§ **Text extract**
Statues, wildlife figures and, in one case, a copy of Jasper Johns' 1960 metallic collage "Flag," are turning up for sale in stores, garden centers and other outlets without the approval of the artists who originally created them, and sometimes at top-end prices.

American sculptors say they are losing income and spending tens of thousands of dollars in legal expenses trying to track down and stop the knock-offs, often with little success. Many of the forgeries come from foundries in Asia, while advances in digital scanning and photography are making copycat sculptures even easier to create.

Art crime police say it is difficult to estimate the scale of the trade in fakes.
"There is a significant problem of knock-offs in all areas of the art world," Robert K. Wittman, retired founder of the FBI's Art Crime Team.

He cited an Interpol statistic of $6 billion in annual art crimes around the world, of which the majority are forgeries. Unauthorized sculpture castings are classified by the FBI and Interpol as forgeries.

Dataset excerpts
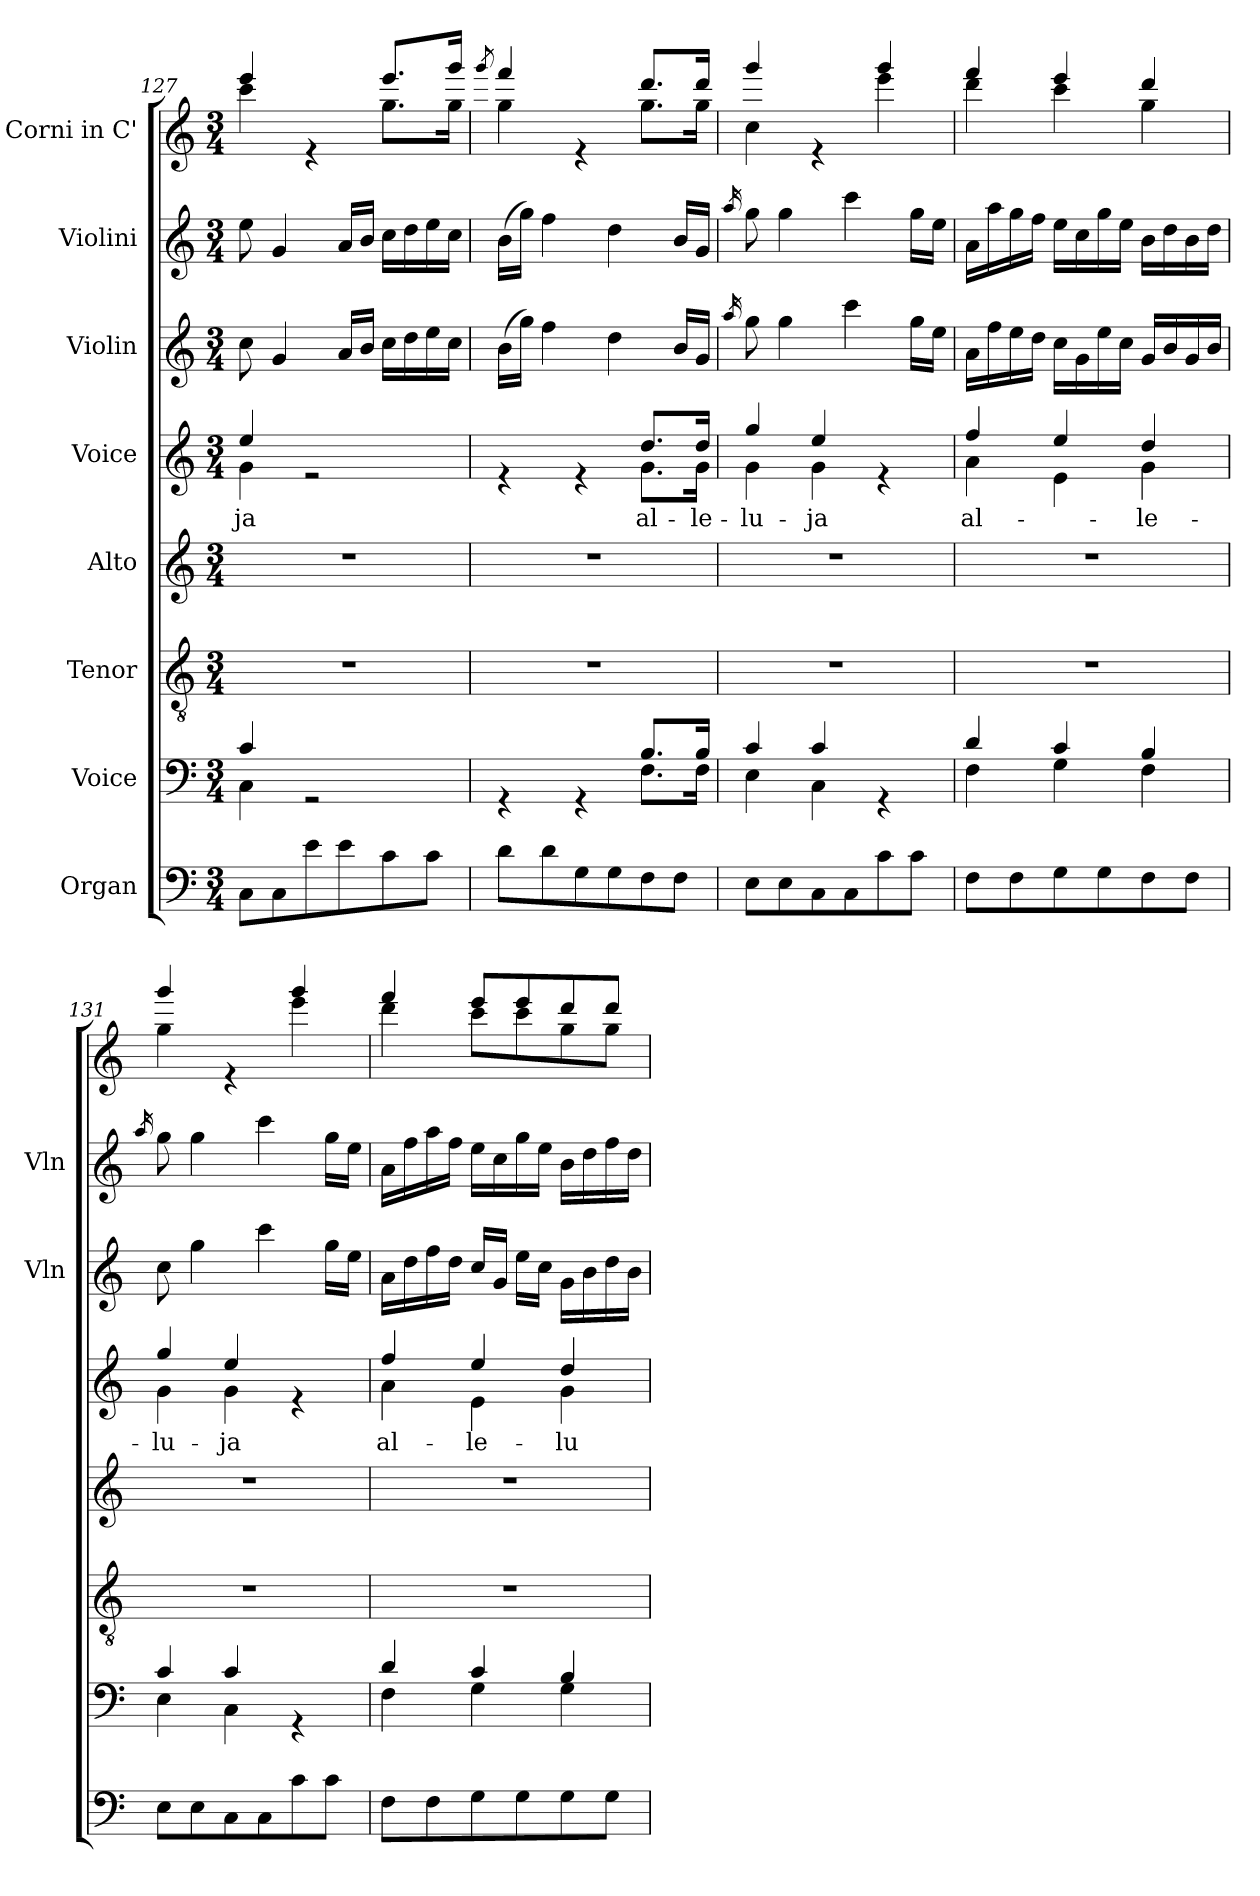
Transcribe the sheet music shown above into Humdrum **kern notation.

**kern	**kern	**kern	**kern	**kern	**text	**kern	**kern	**kern
*part8	*part7	*part6	*part5	*part4	*part4	*part3	*part2	*part1
*staff8	*staff7	*staff6	*staff5	*staff4	*staff4	*staff3	*staff2	*staff1
*I"Organ	*I"Voice	*I"Tenor	*I"Alto	*I"Voice	*	*I"Violin	*I"Violini	*I"Corni in C'
*	*	*	*	*	*	*I'Vln	*I'Vln	*
*clefF4	*clefF4	*clefGv2	*clefG2	*clefG2	*	*clefG2	*clefG2	*clefG2
*	*	*	*	*	*	*	*	*ITrd7c12
*k[]	*k[]	*k[]	*k[]	*k[]	*	*k[]	*k[]	*k[]
*M3/4	*M3/4	*M3/4	*M3/4	*M3/4	*	*M3/4	*M3/4	*M3/4
=127	=127	=127	=127	=127	=127	=127	=127	=127
*	*^	*	*	*	*	*	*	*
!	!	!	!	!	!	!LO:LY:b	!	!	!
*	*	*	*	*	*^	*	*	*	*^
8C\L	4c/	4C\	2.r	2.r	4ee/	4g\	-ja	8cc\	8ee\	4ee/	4cc\
8C\	.	.	.	.	.	.	.	4g/	4g/	.	.
8e\	2rGG	2ryy	.	.	2re	2ryy	.	.	.	4re	4ryy
8e\	.	.	.	.	.	.	.	16a/LL	16a/LL	.	.
.	.	.	.	.	.	.	.	16b/JJ	16b/JJ	.	.
8c\	.	.	.	.	.	.	.	16cc\LL	16cc\LL	8.ee/L	8.g\L
.	.	.	.	.	.	.	.	16dd\	16dd\	.	.
8c\J	.	.	.	.	.	.	.	16ee\	16ee\	.	.
.	.	.	.	.	.	.	.	16cc\JJ	16cc\JJ	16gg/Jk	16g\Jk
=128	=128	=128	=128	=128	=128	=128	=128	=128	=128	=128	=128
.	.	.	.	.	.	.	.	.	.	8qgg/	.
8d\L	4rGG	2ryy	2.r	2.r	4re	2ryy	.	(16b\LL	(16b\LL	4ff/	4g\
.	.	.	.	.	.	.	.	16gg\JJ)	16gg\JJ)	.	.
8d\	.	.	.	.	.	.	.	4ff\	4ff\	.	.
8G\	4rGG	.	.	.	4re	.	.	.	.	4re	4ryy
8G\	.	.	.	.	.	.	.	4dd\	4dd\	.	.
!	!	!	!	!	!	!	!LO:LY:b	!	!	!	!
8F\	8.B/L	8.F\L	.	.	8.dd/L	8.g\L	al-	.	.	8.dd/L	8.g\L
8F\J	.	.	.	.	.	.	.	16b/LL	16b/LL	.	.
!	!	!	!	!	!	!	!LO:LY:b	!	!	!	!
.	16B/Jk	16F\Jk	.	.	16dd/Jk	16g\Jk	-le-	16g/JJ	16g/JJ	16dd/Jk	16g\Jk
=129	=129	=129	=129	=129	=129	=129	=129	=129	=129	=129	=129
.	.	.	.	.	.	.	.	16qaa/	16qaa/	.	.
!	!	!	!	!	!	!	!LO:LY:b	!	!	!	!
8E\L	4c/	4E\	2.r	2.r	4gg/	4g\	-lu-	8gg\	8gg\	4gg/	4c\
8E\	.	.	.	.	.	.	.	4gg\	4gg\	.	.
!	!	!	!	!	!	!	!LO:LY:b	!	!	!	!
8C\	4c/	4C\	.	.	4ee/	4g\	-ja	.	.	4re	4ryy
8C\	.	.	.	.	.	.	.	4ccc\	4ccc\	.	.
8c\	4rGG	4ryy	.	.	4re	4ryy	.	.	.	4gg/	4ee\
8c\J	.	.	.	.	.	.	.	16gg\LL	16gg\LL	.	.
.	.	.	.	.	.	.	.	16ee\JJ	16ee\JJ	.	.
!!LO:PB:g=z	!!
=130	=130	=130	=130	=130	=130	=130	=130	=130	=130	=130	=130
!	!	!	!	!	!	!	!LO:LY:b	!	!	!	!
8F\L	4d/	4F\	2.r	2.r	4ff/	4a\	al-	16a\LL	16a\LL	4ff/	4dd\
.	.	.	.	.	.	.	.	16ff\	16aa\	.	.
8F\	.	.	.	.	.	.	.	16ee\	16gg\	.	.
.	.	.	.	.	.	.	.	16dd\JJ	16ff\JJ	.	.
8G\	4c/	4G\	.	.	4ee/	4e\	.	16cc\LL	16ee\LL	4ee/	4cc\
.	.	.	.	.	.	.	.	16g\	16cc\	.	.
8G\	.	.	.	.	.	.	.	16ee\	16gg\	.	.
.	.	.	.	.	.	.	.	16cc\JJ	16ee\JJ	.	.
!	!	!	!	!	!	!	!LO:LY:b	!	!	!	!
8F\	4B/	4F\	.	.	4dd/	4g\	-le-	16g/LL	16b\LL	4dd/	4g\
.	.	.	.	.	.	.	.	16b/	16dd\	.	.
8F\J	.	.	.	.	.	.	.	16g/	16b\	.	.
.	.	.	.	.	.	.	.	16b/JJ	16dd\JJ	.	.
=131	=131	=131	=131	=131	=131	=131	=131	=131	=131	=131	=131
.	.	.	.	.	.	.	.	.	16qaa/	.	.
!	!	!	!	!	!	!	!LO:LY:b	!	!	!	!
8E\L	4c/	4E\	2.r	2.r	4gg/	4g\	-lu-	8cc\	8gg\	4gg/	4g\
8E\	.	.	.	.	.	.	.	4gg\	4gg\	.	.
!	!	!	!	!	!	!	!LO:LY:b	!	!	!	!
8C\	4c/	4C\	.	.	4ee/	4g\	-ja	.	.	4re	4ryy
8C\	.	.	.	.	.	.	.	4ccc\	4ccc\	.	.
8c\	4rGG	4ryy	.	.	4re	4ryy	.	.	.	4gg/	4ee\
8c\J	.	.	.	.	.	.	.	16gg\LL	16gg\LL	.	.
.	.	.	.	.	.	.	.	16ee\JJ	16ee\JJ	.	.
=132	=132	=132	=132	=132	=132	=132	=132	=132	=132	=132	=132
!	!	!	!	!	!	!	!LO:LY:b	!	!	!	!
8F\L	4d/	4F\	2.r	2.r	4ff/	4a\	al-	16a\LL	16a\LL	4ff/	4dd\
.	.	.	.	.	.	.	.	16dd\	16ff\	.	.
8F\	.	.	.	.	.	.	.	16ff\	16aa\	.	.
.	.	.	.	.	.	.	.	16dd\JJ	16ff\JJ	.	.
!	!	!	!	!	!	!	!LO:LY:b	!	!	!	!
8G\	4c/	4G\	.	.	4ee/	4e\	-le-	16cc/LL	16ee\LL	8ee/L	8cc\L
.	.	.	.	.	.	.	.	16g/JJ	16cc\	.	.
8G\	.	.	.	.	.	.	.	16ee\LL	16gg\	8ee/	8cc\
.	.	.	.	.	.	.	.	16cc\JJ	16ee\JJ	.	.
!	!	!	!	!	!	!	!LO:LY:b	!	!	!	!
8G\	4B/	4G\	.	.	4dd/	4g\	-lu-	16g\LL	16b\LL	8dd/	8g\
.	.	.	.	.	.	.	.	16b\	16dd\	.	.
8G\J	.	.	.	.	.	.	.	16dd\	16ff\	8dd/J	8g\J
.	.	.	.	.	.	.	.	16b\JJ	16dd\JJ	.	.
*	*v	*v	*	*	*v	*v	*	*	*	*v	*v
=	=	=	=	=	=	=	=	=
*-	*-	*-	*-	*-	*-	*-	*-	*-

§ **Description of the task**
Explain why, according to the text on sculpture knock-offs, copycat sculptures are becoming easier to create. The records have no connection to the text about sculpture knock-offs.

§ **Full answer**
Copycat sculptures are becoming easier to create because of advances in digital scanning and photography.